==== Records provided ====
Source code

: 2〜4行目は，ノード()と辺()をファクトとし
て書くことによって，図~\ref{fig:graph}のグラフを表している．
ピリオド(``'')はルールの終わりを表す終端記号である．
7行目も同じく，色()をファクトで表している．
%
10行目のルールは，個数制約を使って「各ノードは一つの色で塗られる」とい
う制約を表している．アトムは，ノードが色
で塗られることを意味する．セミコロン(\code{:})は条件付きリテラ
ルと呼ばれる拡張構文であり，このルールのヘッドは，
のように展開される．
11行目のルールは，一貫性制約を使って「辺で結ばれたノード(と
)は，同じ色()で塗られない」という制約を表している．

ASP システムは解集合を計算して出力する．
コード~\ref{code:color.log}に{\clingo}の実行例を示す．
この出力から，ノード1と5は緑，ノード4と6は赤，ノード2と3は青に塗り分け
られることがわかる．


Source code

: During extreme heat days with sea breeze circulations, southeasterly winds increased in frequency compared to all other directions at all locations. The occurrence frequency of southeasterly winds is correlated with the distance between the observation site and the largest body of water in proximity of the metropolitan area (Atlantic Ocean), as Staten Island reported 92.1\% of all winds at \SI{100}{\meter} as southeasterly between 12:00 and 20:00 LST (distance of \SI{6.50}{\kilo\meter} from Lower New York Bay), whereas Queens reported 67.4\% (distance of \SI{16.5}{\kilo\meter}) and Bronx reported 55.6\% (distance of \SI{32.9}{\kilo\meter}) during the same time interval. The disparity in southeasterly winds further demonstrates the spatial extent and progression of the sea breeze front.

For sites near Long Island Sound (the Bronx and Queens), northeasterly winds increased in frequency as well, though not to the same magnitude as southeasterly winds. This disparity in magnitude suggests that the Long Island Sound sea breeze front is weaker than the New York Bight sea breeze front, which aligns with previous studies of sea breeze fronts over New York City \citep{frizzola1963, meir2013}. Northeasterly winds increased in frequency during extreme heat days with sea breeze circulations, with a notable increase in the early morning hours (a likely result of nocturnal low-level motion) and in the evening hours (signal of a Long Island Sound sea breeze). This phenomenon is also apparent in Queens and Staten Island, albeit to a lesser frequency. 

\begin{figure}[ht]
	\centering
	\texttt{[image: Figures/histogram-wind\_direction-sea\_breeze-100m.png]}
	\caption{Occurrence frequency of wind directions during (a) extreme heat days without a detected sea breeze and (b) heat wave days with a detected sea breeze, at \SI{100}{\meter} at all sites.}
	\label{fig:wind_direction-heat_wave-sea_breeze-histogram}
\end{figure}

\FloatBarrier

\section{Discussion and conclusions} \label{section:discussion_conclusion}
====
==== Records provided ====
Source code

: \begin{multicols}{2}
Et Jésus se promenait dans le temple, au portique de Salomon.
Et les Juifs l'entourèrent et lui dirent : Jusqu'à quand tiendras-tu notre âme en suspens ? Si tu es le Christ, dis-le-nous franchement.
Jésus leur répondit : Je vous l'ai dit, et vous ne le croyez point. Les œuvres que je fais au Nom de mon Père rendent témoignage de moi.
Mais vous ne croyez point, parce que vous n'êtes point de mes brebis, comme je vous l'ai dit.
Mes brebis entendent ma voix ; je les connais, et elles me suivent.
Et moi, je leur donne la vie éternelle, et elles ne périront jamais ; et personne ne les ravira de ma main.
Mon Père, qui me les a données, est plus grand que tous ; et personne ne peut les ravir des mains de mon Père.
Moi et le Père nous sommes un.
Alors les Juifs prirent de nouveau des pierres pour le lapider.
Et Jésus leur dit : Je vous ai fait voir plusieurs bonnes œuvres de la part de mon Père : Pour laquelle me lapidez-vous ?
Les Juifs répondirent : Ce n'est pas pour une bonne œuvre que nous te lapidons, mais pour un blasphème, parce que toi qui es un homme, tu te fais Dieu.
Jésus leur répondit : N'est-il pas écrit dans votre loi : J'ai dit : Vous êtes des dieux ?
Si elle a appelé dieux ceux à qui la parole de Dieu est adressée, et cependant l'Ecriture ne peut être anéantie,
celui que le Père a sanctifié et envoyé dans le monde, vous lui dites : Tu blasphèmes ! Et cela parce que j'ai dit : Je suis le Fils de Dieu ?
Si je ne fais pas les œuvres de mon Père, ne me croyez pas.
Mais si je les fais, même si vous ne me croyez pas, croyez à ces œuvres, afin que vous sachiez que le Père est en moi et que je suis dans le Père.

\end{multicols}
====
Your answer must be a copy of every line in the data above that holds the string "brebis".

Mais vous ne croyez point, parce que vous n'êtes point de mes brebis, comme je vous l'ai dit.
Mes brebis entendent ma voix ; je les connais, et elles me suivent.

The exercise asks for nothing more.